* _Work to complete_:
Give back exactly the lines of the data below, starting with the line that has "cell carcinoma (cervical)" and going on through the line that has "high-resolution image shows".

Saved entries:
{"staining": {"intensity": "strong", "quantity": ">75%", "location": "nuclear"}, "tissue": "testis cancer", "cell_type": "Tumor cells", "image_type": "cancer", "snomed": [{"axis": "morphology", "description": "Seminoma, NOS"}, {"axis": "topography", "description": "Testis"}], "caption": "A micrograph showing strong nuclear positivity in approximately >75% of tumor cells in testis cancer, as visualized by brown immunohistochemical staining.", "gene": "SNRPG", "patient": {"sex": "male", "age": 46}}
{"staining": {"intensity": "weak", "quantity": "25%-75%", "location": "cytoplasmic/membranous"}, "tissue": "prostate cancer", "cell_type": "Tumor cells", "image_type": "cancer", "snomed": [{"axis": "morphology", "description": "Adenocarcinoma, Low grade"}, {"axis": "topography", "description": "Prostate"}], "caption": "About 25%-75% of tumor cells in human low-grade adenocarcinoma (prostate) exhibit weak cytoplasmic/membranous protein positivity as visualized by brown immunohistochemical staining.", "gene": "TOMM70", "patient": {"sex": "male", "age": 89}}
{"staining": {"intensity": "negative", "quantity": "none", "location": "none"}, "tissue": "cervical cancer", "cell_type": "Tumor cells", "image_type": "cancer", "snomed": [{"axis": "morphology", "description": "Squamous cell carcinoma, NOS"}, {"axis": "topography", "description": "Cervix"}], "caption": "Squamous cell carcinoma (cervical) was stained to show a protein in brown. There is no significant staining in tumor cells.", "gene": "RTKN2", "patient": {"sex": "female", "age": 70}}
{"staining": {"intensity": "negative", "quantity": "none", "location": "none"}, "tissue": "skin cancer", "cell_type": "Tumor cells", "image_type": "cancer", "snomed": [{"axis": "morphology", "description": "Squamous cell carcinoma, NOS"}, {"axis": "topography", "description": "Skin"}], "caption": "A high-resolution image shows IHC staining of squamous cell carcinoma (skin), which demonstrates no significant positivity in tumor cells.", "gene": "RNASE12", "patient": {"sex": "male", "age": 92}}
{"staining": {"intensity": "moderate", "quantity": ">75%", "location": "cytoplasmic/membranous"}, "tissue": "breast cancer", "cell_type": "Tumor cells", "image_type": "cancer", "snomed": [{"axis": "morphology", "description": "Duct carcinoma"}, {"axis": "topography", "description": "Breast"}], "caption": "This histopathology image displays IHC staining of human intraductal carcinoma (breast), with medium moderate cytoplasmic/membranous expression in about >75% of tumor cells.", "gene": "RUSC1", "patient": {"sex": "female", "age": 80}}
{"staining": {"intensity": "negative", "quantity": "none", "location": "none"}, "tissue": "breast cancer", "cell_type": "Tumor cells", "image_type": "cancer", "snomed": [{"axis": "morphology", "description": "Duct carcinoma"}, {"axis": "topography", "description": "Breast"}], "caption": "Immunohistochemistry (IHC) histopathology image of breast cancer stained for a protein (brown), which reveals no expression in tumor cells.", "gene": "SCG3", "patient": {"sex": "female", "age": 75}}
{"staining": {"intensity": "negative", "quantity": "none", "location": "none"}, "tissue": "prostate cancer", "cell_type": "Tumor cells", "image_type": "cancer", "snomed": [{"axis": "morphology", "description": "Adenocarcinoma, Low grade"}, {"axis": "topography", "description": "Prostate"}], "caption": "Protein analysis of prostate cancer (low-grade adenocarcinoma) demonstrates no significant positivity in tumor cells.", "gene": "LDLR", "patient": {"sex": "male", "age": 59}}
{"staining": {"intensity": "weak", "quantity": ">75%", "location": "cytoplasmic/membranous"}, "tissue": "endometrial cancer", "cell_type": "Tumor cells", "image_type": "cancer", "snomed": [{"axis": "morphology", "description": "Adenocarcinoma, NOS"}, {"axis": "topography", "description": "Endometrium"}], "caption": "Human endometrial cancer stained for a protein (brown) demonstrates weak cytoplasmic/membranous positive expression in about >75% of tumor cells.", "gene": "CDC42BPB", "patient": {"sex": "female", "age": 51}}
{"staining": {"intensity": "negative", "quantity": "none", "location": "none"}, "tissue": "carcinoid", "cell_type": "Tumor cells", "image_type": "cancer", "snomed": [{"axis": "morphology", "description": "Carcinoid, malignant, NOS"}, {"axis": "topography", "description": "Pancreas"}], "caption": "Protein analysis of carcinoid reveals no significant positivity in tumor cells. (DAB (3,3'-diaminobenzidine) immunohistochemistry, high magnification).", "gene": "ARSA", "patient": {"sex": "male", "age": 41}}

* _Task answer_:
{"staining": {"intensity": "negative", "quantity": "none", "location": "none"}, "tissue": "cervical cancer", "cell_type": "Tumor cells", "image_type": "cancer", "snomed": [{"axis": "morphology", "description": "Squamous cell carcinoma, NOS"}, {"axis": "topography", "description": "Cervix"}], "caption": "Squamous cell carcinoma (cervical) was stained to show a protein in brown. There is no significant staining in tumor cells.", "gene": "RTKN2", "patient": {"sex": "female", "age": 70}}
{"staining": {"intensity": "negative", "quantity": "none", "location": "none"}, "tissue": "skin cancer", "cell_type": "Tumor cells", "image_type": "cancer", "snomed": [{"axis": "morphology", "description": "Squamous cell carcinoma, NOS"}, {"axis": "topography", "description": "Skin"}], "caption": "A high-resolution image shows IHC staining of squamous cell carcinoma (skin), which demonstrates no significant positivity in tumor cells.", "gene": "RNASE12", "patient": {"sex": "male", "age": 92}}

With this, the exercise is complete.